Supplied material ->
————
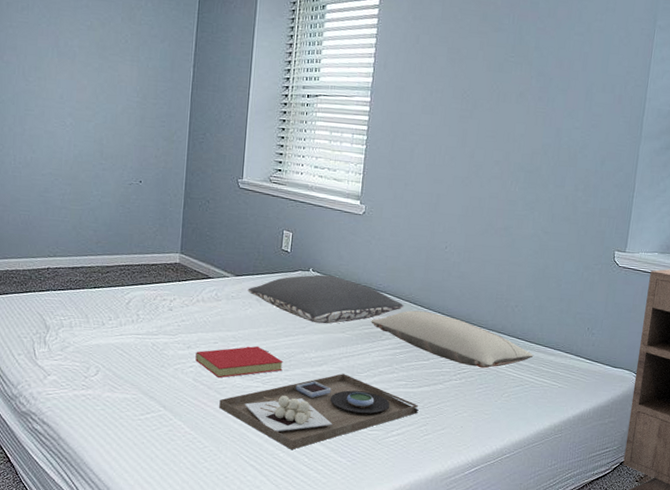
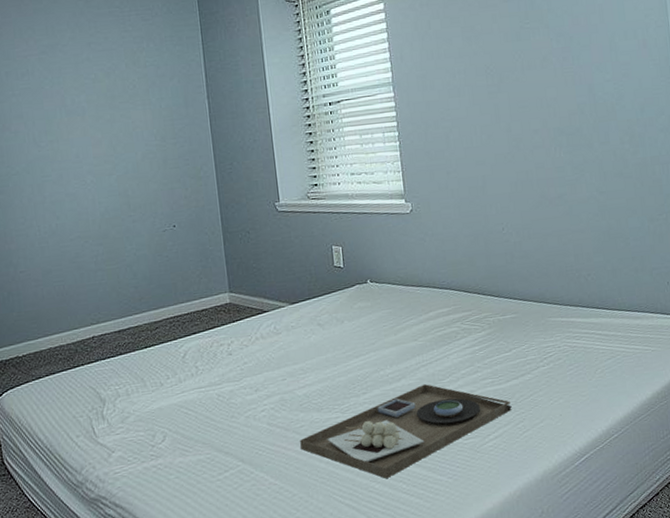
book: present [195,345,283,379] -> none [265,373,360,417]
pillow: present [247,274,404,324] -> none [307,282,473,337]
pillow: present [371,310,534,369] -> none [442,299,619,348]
————
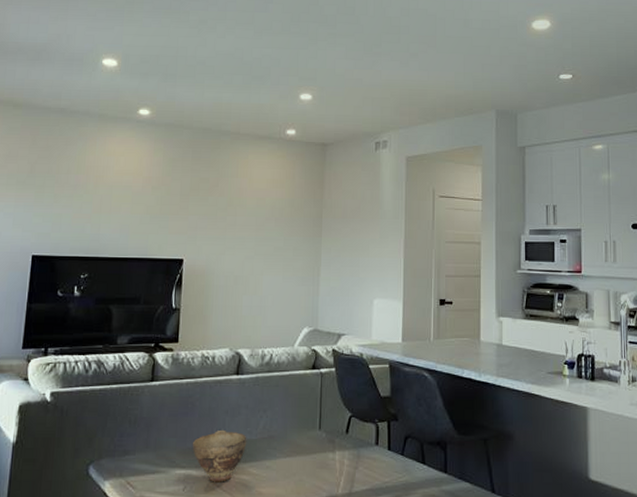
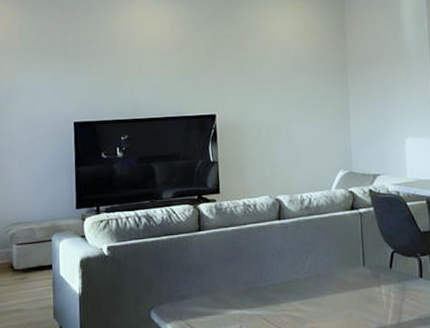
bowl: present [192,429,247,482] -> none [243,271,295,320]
————
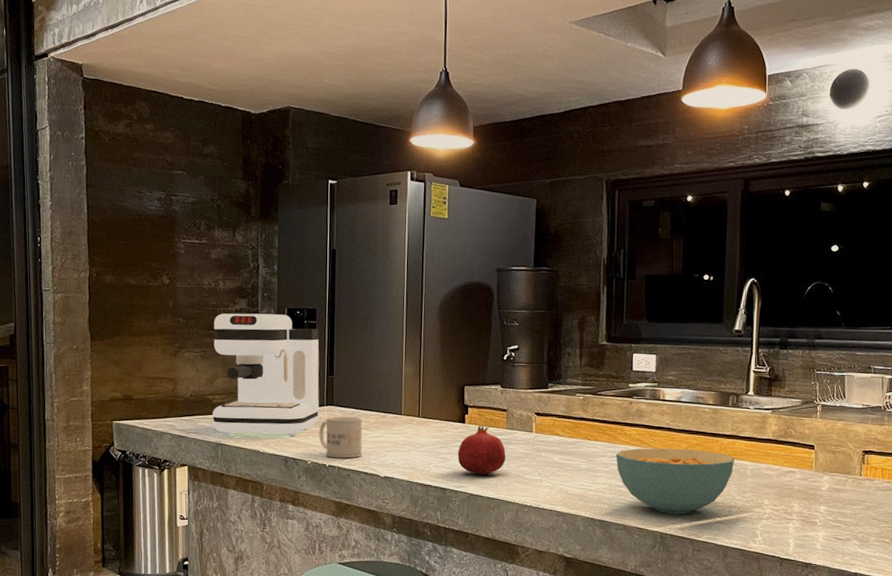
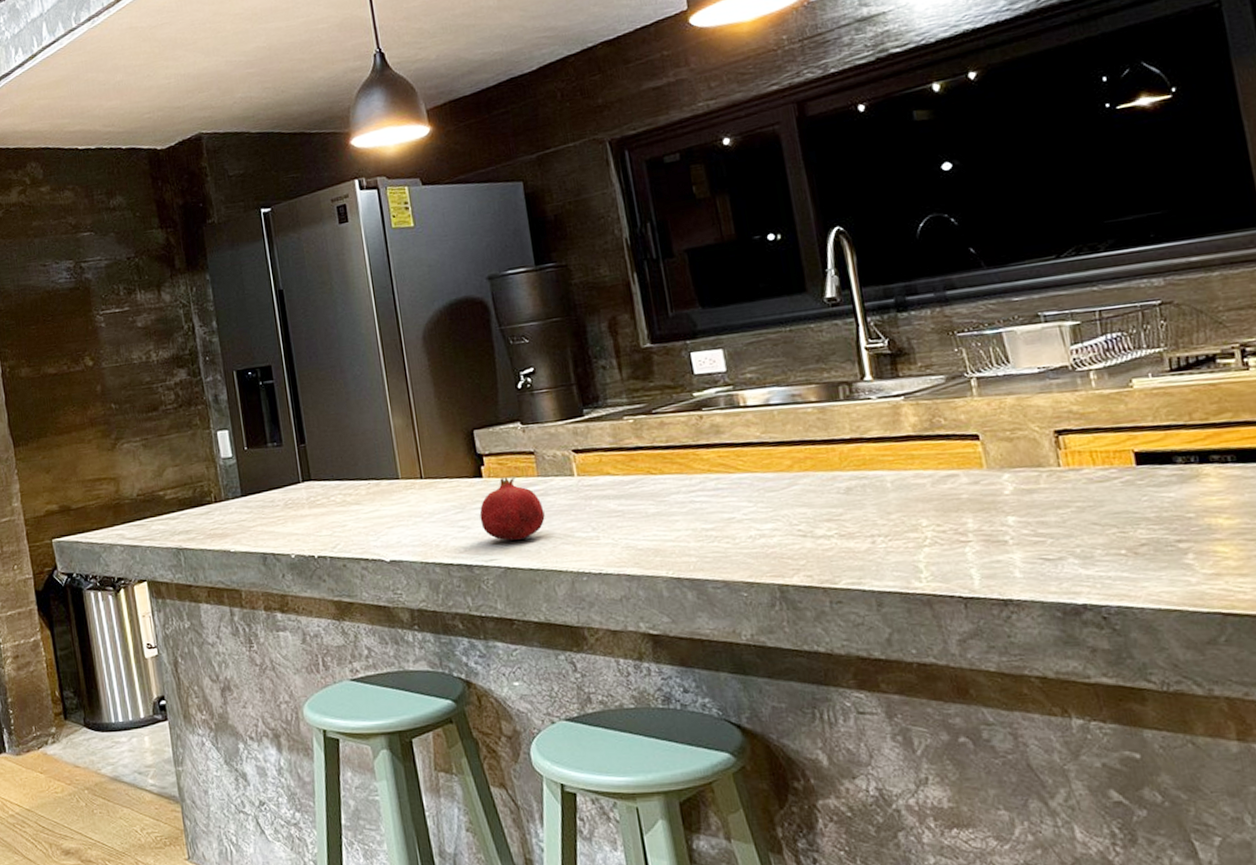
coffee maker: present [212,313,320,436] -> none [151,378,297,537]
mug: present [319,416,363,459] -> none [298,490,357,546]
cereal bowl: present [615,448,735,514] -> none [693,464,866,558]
————
Job item ->
When the word "bowl" shows up in a line of the entries, report that line.

Response to the task ->
bowl: present [192,429,247,482] -> none [243,271,295,320]
cereal bowl: present [615,448,735,514] -> none [693,464,866,558]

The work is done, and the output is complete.